* **Information given**
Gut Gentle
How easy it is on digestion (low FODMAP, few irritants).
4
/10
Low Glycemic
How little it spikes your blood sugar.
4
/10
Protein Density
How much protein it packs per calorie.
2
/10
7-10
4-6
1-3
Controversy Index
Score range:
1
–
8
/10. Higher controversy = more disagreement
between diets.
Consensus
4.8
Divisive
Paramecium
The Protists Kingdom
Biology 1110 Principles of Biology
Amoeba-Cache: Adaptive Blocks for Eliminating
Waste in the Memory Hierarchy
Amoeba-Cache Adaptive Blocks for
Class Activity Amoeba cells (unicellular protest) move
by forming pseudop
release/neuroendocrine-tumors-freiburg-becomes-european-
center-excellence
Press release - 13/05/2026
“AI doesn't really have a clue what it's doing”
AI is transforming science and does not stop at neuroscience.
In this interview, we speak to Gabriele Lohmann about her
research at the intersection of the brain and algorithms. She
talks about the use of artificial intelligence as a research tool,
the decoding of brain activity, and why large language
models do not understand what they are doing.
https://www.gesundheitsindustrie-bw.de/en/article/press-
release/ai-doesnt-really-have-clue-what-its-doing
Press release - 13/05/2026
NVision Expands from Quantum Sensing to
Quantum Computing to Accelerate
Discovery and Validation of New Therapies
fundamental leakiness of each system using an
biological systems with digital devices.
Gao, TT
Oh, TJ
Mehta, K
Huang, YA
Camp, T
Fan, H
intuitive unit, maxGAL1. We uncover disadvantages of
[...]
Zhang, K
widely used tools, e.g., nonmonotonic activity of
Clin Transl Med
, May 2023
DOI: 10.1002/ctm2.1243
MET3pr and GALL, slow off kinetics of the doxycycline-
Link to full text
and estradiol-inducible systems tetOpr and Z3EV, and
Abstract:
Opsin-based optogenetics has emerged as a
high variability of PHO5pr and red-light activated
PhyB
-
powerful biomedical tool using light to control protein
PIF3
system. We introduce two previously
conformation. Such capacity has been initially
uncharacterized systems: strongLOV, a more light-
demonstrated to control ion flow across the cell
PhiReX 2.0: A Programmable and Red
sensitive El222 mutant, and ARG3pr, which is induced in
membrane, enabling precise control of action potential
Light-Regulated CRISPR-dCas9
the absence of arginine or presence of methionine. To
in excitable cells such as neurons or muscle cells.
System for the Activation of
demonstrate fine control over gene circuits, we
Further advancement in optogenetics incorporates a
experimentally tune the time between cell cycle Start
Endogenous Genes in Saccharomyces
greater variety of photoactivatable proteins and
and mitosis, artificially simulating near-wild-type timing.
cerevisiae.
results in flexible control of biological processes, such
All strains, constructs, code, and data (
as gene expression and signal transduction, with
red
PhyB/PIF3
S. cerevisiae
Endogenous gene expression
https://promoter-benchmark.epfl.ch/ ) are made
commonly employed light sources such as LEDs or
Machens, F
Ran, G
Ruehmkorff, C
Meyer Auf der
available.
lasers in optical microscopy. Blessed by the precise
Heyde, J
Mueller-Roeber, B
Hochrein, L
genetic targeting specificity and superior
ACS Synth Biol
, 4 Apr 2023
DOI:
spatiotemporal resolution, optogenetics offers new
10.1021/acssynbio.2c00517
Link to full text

* **Your assignment**
Would you copy, unchanged, the stretch of the records above that begins at the line containing "Light-Regulated CRISPR-dCas9" and ends at the line containing "All strains, constructs, code, and", and only that?

* **Your solution**
Light-Regulated CRISPR-dCas9
the absence of arginine or presence of methionine. To
in excitable cells such as neurons or muscle cells.
System for the Activation of
demonstrate fine control over gene circuits, we
Further advancement in optogenetics incorporates a
experimentally tune the time between cell cycle Start
Endogenous Genes in Saccharomyces
greater variety of photoactivatable proteins and
and mitosis, artificially simulating near-wild-type timing.
cerevisiae.
results in flexible control of biological processes, such
All strains, constructs, code, and data (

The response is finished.